Sunday, July 26, 2009

Torchwood moral and ethical issues

Torchwood... what ethical and moral conumdrums that one has raised.

Spoiler warnings: I will be revealing plot secrets, so if you haven't seen it, please skip this post. If you want to see it after reading this, I do have it on my DVR, as I'm recording the encore marathon right now. Otherwise it will be available on BBC America Shop on Tuesday.

There are several ethical and moral questions raised in this five part mini-series. One deals with how we act and react to extraterrestrial alien threats and demands. Another is how government as a whole reacts to the aliens, those entrusted to deal with them, and how that influences their decision.
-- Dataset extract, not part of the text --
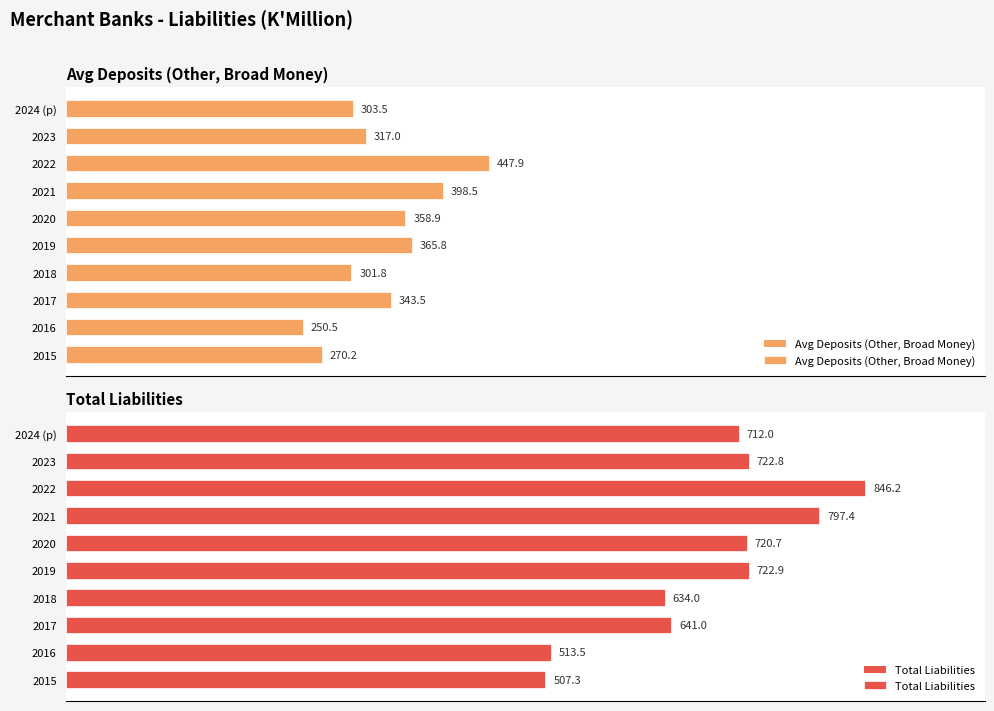

How many bars are there in total?

20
A third is about sacrifice, to quote Spock in Trek IV (or was it III?) the needs of the many outweigh the needs of the few, or the one.
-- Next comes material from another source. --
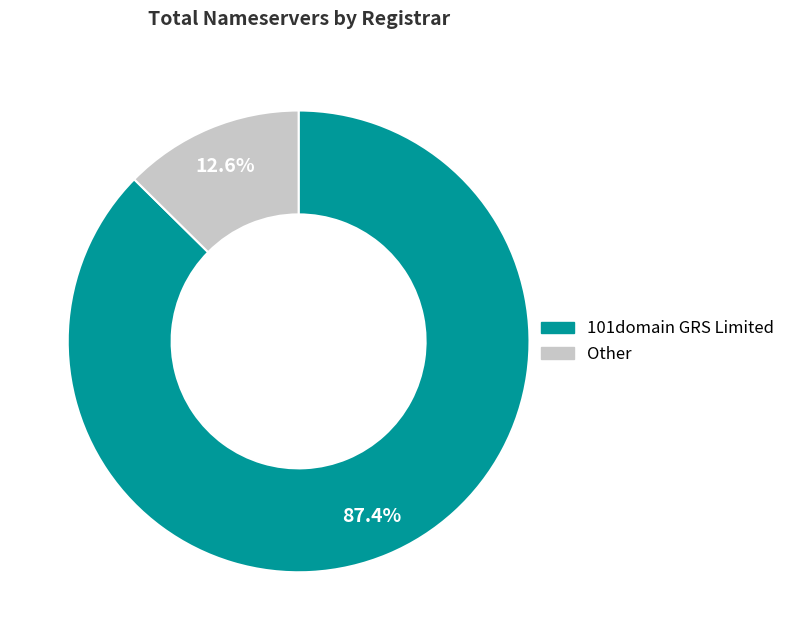

Does any single category account for the majority?

Yes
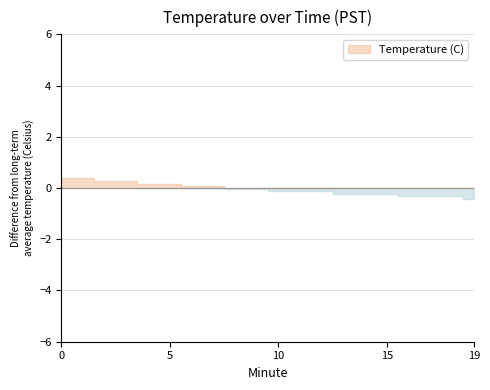

At which label is the value closest to 19?

19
First up: how do we act and react to alien life forms, their threats and demands if made? For me, there's no question there is alien life in the universe. The odds are so against there not being other life out there that I have no doubt. Have they made contact with us yet? I suspect they have, many times over the centuries. Some may just be curious about us, others may wish to help us advance technologically or spiritually, others may well see us as the enemy, even though we haven't left our solar system yet. Others will view us as stupid children and treat us as such. In some respects, they wouldn't be far wrong.

How would you react if all the world's children all started chanting the same thing at time? We are coming, we are coming back?

The biggest moral and ethical issue raised in this mini-series deals with the aliens wanting 10% of the world's children, or they wipe out the entire human race. When it's found out that the kids are used as a living recreational drug supply for the aliens, the ethics stakes go even higher.

How would you chose the 10%? As presented, the government officials chose the poorest performing schools. Their reasoning? Those would be the most likely to end up on the dole or in prison, those most likely not to succeed in the world.

There's the catch. If you, as a government official, had the chance to clean out your juvenile detention centers, the poorest of the poor, those that are the biggest monetary drain on society, would you hand them over to an alien, just to get them off your hands? Even if you knew that the children would become living drug supplies for those aliens, and that the aliens would likely be back for more in the future?

I wonder how the Chinese would have gathered their 10%? As it is, parents in China are only supposed to have one child. What do you tell those parents? You've had your one, now give them up? And oh, by the way, no, you can't have any more, either. If there wasn't an uproar before, there would be with that.

I couldn't. I would fight to my dying breath to make sure that 'my' six kids would not be in that 10%. When they were safe, I'd do what I could to make sure no one else was in that 10% either.

The other thing that rankles me is how, in this show, the government treats the people that can best deal with the threat. By eliminating those that know best how to deal, you lose whatever advantage you have. You lose the knowledge base, the expertise that in the end gets you out of the mess. Aargh.

Sacrifice. How far are you willing to go, how many lives are you willing to sacrifice if it means saving the rest of the human race? Are you willing to sacrifice your lover, your best friends, your own child or grandchild if it means the rest will live?

With Torchwood, the adults are cannon fodder, the red shirts. They go in knowing they won't get a long life span. If they don't know, it doesn't take long to find out. The only one who lives is Captain Jack, and that's because he's a fixed point in time and space thanks to Dr. Who.

Jack sacrifices his own grandson to save the rest of the world's children. He wants to find another way, but runs out of time. There is no other choice. And as much as his daughter hates him for taking away her only child, somewhere she understands. His life for all the others. It's not a fair trade. Yes, she can have more, and it's still her first born child.

After all is said and done, the alien threat is over, how do you move on? Can you move on, given how much you have lost, and the grief over each and every death that you may have played any part in? Sounds to me like a major guilt trip in the making.

Do you stay, do you run? Jack chose to run, Gwen stayed. Gwen had hope, both in the form of her marriage to Rhys and in the child she carried. Jack lost almost everything near and dear to him: the hub, Ianto, his daughter and grandson, and all the Torchwood personnel he's lost over the 100+ years he's been working there.

I'm not sure I could stay and cope with that, either. Even with all I know and the resources I have access to, it would be a long time coming out of that guilt trip.

Enough of the rant for now. If watching for the third time gives me any more to rant about, I'll write about it later.

Oh, there is one last thing. If this is the series finale, damn, what a way to go.